Donald Trump es un magnate de la construcción apasionado del show y de la televisión, impulsivo e irreflexivo, que despotrica cuando le viene en gana. Tiene como némesis al gobierno demócrata y asegura que en los males de su patria se esconden bandidos mexicanos. Mete la pata y no la saca. Se ha convencido de poseer méritos suficientes para aspirar a la presidencia de Estados Unidos.
El galardonado actor, director y productor cinematográfico Sean Penn, desde el 2002 decidió, por obra y gracia de su éxito y dinero, convertirse en izquierdista. Defiende revoluciones en quiebra y se exhibe como doliente de la desgracia haitiana. Sin haber vivido en Cuba ni en Venezuela, ignora la cotidianidad de sus ciudadanos y mira de lado la opresión de esas dictaduras.
Personajes prohijados por la cultura del espectáculo – ésa que describió al mundo Vargas Llosa, y Luis Brea Franco a los dominicanos. Triunfadores frívolos dados al entretenimiento. Carecen de solidez académica y de experiencia política. Sus servicios comunitarios suelen limitarse a beneficencias que alivian las cargas fiscales.
Motu propio se otorgan doctorados en política y pontifican sobre la materia. Paladines vigentes por la banalidad que rige en estos tiempos. La fanfarria del triunfo y una popularidad globalizada les facilita sentar cátedra de lo que saben poco. Trump es un capitalista, rabioso protector de sus intereses, y Sean Penn se da el lujo de practicar el hobby revolucionario.

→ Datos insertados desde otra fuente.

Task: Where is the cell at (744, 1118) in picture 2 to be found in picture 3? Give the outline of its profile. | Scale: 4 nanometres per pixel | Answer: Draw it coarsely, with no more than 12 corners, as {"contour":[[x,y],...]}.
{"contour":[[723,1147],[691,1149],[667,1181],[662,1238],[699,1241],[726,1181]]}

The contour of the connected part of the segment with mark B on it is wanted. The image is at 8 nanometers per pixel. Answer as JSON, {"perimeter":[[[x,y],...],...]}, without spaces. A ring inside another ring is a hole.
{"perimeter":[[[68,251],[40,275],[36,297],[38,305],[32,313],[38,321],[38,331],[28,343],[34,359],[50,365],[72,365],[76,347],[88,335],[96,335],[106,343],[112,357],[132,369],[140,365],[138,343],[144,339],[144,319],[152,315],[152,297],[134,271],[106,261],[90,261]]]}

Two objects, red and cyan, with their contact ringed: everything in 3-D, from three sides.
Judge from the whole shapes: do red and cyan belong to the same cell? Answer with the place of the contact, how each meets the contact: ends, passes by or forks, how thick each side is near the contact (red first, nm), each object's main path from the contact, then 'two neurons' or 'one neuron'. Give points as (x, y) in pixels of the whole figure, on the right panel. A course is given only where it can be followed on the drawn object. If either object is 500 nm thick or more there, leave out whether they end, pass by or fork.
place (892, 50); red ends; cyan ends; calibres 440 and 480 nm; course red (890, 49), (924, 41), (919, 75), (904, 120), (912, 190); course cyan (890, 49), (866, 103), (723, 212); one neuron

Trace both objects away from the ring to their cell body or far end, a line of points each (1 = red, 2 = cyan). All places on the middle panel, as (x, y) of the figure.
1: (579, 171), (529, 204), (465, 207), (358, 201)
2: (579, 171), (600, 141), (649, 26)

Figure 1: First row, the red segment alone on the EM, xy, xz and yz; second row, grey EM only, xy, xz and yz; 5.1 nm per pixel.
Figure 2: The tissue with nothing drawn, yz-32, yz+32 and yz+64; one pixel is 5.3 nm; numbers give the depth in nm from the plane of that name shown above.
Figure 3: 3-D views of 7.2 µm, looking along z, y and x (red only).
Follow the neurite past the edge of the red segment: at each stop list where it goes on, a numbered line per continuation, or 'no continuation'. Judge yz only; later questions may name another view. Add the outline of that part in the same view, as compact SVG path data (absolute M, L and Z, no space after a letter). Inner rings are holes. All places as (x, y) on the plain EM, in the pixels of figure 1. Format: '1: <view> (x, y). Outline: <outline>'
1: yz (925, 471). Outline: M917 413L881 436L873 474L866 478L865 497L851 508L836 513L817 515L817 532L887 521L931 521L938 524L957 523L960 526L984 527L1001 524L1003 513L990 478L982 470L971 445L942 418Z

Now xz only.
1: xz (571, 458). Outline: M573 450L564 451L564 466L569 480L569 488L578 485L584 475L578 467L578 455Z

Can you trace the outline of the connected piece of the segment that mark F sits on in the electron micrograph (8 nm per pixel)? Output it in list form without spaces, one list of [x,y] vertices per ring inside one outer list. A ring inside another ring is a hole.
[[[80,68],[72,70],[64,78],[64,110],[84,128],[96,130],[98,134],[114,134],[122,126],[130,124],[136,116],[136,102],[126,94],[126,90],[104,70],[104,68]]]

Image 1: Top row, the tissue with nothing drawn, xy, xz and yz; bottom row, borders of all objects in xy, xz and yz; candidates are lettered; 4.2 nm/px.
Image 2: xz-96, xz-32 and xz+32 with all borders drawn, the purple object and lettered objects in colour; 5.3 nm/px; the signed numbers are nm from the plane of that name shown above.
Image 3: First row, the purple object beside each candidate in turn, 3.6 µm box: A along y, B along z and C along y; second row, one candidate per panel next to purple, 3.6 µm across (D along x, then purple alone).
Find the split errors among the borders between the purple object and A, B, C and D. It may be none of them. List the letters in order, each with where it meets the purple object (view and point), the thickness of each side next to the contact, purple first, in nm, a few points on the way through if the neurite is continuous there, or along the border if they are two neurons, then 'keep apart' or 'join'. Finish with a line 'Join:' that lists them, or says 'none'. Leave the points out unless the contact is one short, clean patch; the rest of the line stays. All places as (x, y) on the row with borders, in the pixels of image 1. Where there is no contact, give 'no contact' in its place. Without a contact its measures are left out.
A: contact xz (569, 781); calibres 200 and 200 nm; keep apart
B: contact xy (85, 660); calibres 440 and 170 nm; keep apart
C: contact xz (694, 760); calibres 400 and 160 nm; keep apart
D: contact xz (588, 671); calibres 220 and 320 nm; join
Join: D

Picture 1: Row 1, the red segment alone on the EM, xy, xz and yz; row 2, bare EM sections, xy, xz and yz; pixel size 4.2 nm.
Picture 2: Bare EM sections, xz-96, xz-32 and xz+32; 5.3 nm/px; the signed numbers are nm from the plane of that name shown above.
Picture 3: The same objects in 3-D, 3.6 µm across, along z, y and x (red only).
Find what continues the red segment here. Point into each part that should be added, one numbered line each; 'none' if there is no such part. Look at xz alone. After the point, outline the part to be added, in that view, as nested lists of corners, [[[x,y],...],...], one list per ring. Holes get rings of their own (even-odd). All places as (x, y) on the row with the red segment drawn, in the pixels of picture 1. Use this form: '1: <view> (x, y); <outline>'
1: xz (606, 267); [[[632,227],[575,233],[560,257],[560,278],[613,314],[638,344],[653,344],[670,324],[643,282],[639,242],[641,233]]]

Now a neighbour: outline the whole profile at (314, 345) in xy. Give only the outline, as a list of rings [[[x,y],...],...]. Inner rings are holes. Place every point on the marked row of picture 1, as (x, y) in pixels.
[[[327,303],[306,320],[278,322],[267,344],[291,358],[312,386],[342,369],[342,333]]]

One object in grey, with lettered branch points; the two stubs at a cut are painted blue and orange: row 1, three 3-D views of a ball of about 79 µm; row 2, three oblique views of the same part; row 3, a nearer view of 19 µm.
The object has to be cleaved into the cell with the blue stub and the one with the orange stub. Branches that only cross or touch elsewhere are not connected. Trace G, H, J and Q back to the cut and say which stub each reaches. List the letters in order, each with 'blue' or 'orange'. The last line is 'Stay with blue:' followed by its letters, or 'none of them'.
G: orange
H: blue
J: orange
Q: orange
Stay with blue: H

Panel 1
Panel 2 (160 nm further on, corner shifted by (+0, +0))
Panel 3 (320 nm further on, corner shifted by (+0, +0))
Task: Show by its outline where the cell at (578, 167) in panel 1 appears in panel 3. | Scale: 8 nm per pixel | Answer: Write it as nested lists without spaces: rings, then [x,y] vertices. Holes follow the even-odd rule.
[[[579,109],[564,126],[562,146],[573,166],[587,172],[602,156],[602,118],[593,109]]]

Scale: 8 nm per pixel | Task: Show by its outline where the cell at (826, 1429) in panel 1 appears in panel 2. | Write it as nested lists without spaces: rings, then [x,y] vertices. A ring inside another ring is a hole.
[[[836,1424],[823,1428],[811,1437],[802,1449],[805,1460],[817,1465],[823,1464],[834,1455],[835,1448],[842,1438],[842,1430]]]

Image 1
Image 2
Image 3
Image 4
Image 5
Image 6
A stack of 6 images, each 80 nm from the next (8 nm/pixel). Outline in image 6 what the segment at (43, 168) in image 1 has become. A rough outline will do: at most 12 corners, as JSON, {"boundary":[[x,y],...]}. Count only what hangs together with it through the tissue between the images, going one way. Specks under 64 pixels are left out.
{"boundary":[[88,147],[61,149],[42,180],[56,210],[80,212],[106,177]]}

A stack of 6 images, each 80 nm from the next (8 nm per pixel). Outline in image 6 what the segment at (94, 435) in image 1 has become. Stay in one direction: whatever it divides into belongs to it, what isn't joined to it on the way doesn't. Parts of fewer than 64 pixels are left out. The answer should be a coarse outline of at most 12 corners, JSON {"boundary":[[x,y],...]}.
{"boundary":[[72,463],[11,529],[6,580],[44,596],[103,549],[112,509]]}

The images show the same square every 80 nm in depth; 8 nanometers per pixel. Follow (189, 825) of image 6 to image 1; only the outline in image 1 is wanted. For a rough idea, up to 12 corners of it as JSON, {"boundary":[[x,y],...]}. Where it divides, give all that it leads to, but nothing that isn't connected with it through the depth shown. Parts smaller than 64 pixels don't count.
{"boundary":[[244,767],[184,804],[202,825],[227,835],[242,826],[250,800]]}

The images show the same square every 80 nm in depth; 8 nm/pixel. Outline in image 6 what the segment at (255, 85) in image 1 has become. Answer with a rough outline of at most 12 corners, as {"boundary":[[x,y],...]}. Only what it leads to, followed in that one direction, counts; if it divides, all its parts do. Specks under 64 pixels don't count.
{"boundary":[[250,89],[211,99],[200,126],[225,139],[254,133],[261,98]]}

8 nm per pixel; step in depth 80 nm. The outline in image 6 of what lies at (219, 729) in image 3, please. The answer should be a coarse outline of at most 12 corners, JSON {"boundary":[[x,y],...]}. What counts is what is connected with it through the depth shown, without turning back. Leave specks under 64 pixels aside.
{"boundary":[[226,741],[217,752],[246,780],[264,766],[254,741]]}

Cualquier presidente, y quién sabe si hasta el bueno del Papa Francisco, no vacilaría en dedicarles un par de horas de audiencia para escuchar sus despropósitos, intentando colocarse con ellos en las primeras páginas de los periódicos y el “prime time “televisivo. El mundo los quiere ver y oír. La tragedia social de estos íconos mediáticos consiste en que se les presta atención, embelesan y hasta convencen. Su mérito: ser estrellas del espectáculo.
El caso es que a estos dos les basta ser luminarias para influenciar a millones de personas y hacer que los imiten. No necesitan de universidades, lecturas, ni tener experiencia en lides políticas. Mucho menos demostrar en que han contribuido a la comunidad en las que viven y a las que pretenden influenciar. Basta y sobra el estrellato para que se les llene el auditorio.
Por suerte, todavía una parte importante de la población no sucumbe a sus extremos ideológicos y perciben sus radicalismos como excentricidades de famosos aburridos; que lo mismo les puede dar por auspiciar carreras de burros caribeños, la cienciología, o rescatar niños en el Camerún.
No creo que Trump llegue a ser candidato, tampoco que Sean Penn logre salvar sus revoluciones. El primero seguirá produciendo millones de dólares convencido de la maldad del emigrante; el segundo, regalándonos impecables y memorables actuaciones ignorando el fracaso del comunismo y gozando del cariño de los hermanos Castro y de Maduro el bolivariano.
Pero todo puede suceder en este mundo de bachata y vodevil: en Italia, la Chiccolina, célebre actriz pornográfica, enseñando tetas y haciendo striptease ocupó un escaño en la ciudad de Lazio a finales del siglo veinte.